>>
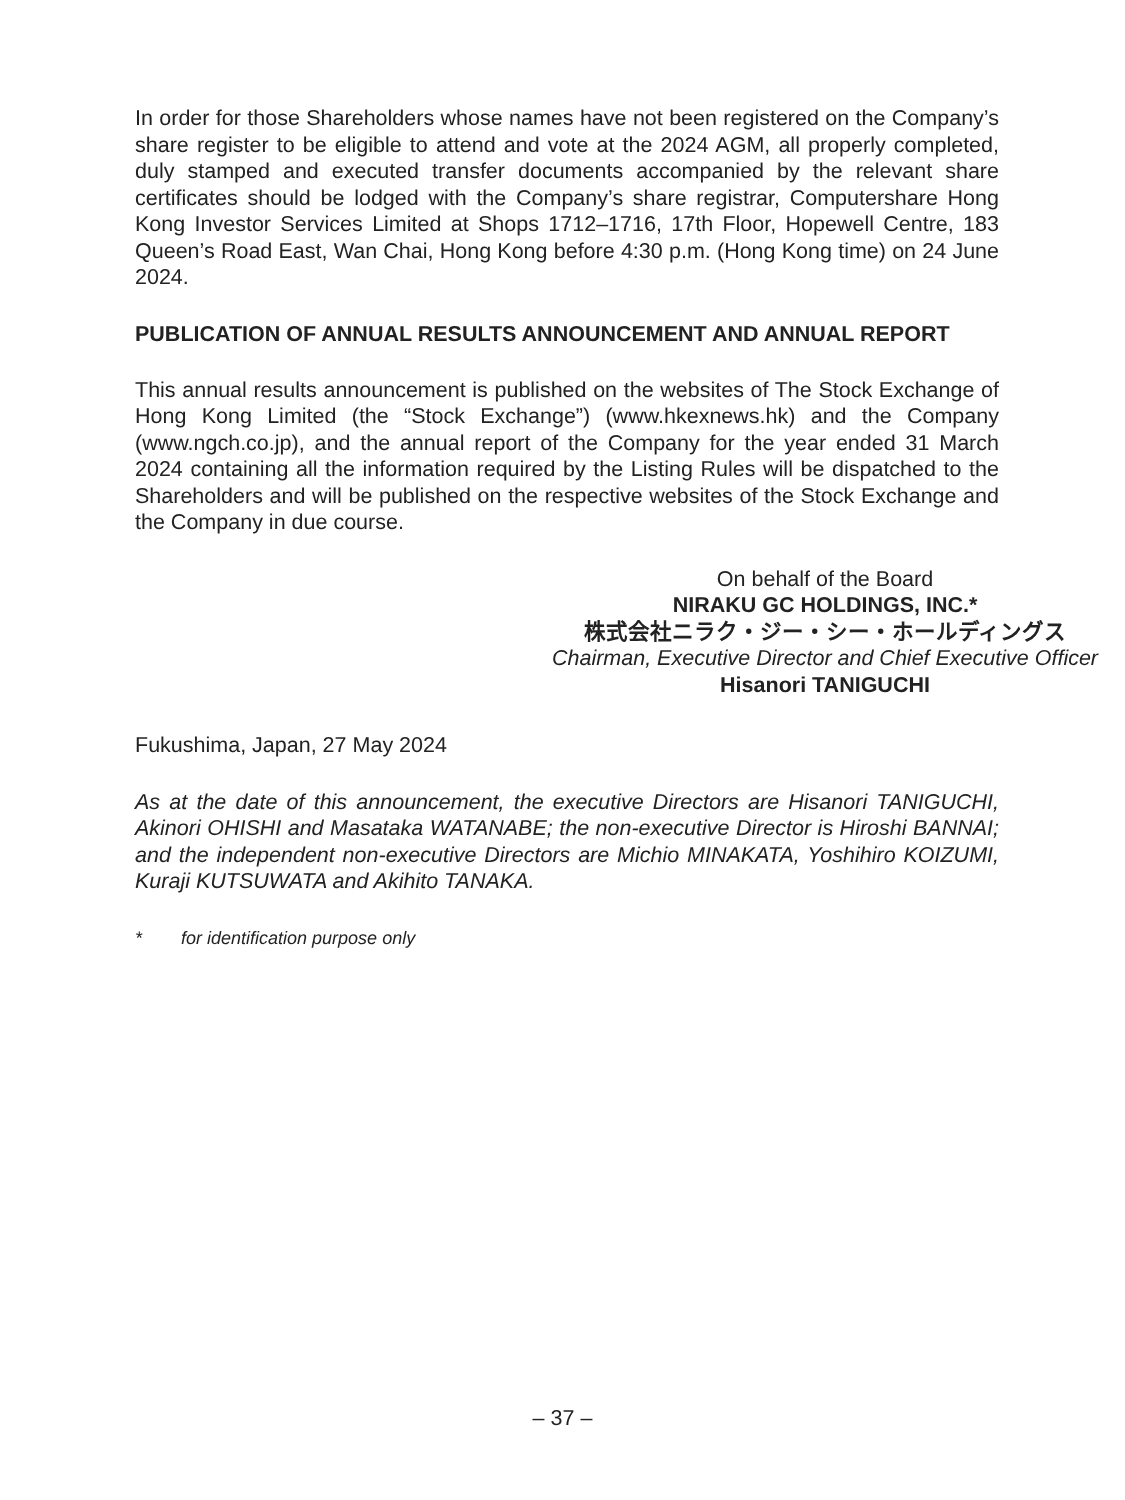In order for those Shareholders whose names have not been registered on the Company’s share register to be eligible to attend and vote at the 2024 AGM, all properly completed, duly stamped and executed transfer documents accompanied by the relevant share certificates should be lodged with the Company’s share registrar, Computershare Hong Kong Investor Services Limited at Shops 1712–1716, 17th Floor, Hopewell Centre, 183 Queen’s Road East, Wan Chai, Hong Kong before 4:30 p.m. (Hong Kong time) on 24 June 2024.
PUBLICATION OF ANNUAL RESULTS ANNOUNCEMENT AND ANNUAL REPORT
This annual results announcement is published on the websites of The Stock Exchange of Hong Kong Limited (the “Stock Exchange”) (www.hkexnews.hk) and the Company (www.ngch.co.jp), and the annual report of the Company for the year ended 31 March 2024 containing all the information required by the Listing Rules will be dispatched to the Shareholders and will be published on the respective websites of the Stock Exchange and the Company in due course.
On behalf of the Board
NIRAKU GC HOLDINGS, INC.*
株式会社ニラク・ジー・シー・ホールディングス
Chairman, Executive Director and Chief Executive Officer
Hisanori TANIGUCHI
Fukushima, Japan, 27 May 2024
As at the date of this announcement, the executive Directors are Hisanori TANIGUCHI, Akinori OHISHI and Masataka WATANABE; the non-executive Director is Hiroshi BANNAI; and the independent non-executive Directors are Michio MINAKATA, Yoshihiro KOIZUMI, Kuraji KUTSUWATA and Akihito TANAKA.
* for identification purpose only
– 37 –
<<
DIRECTIONS:
What lines in the listing include the string "Director"? Copy them out.

TASK SOLUTION:
Chairman, Executive Director and Chief Executive Officer
As at the date of this announcement, the executive Directors are Hisanori TANIGUCHI, Akinori OHISHI and Masataka WATANABE; the non-executive Director is Hiroshi BANNAI; and the independent non-executive Directors are Michio MINAKATA, Yoshihiro KOIZUMI, Kuraji KUTSUWATA and Akihito TANAKA.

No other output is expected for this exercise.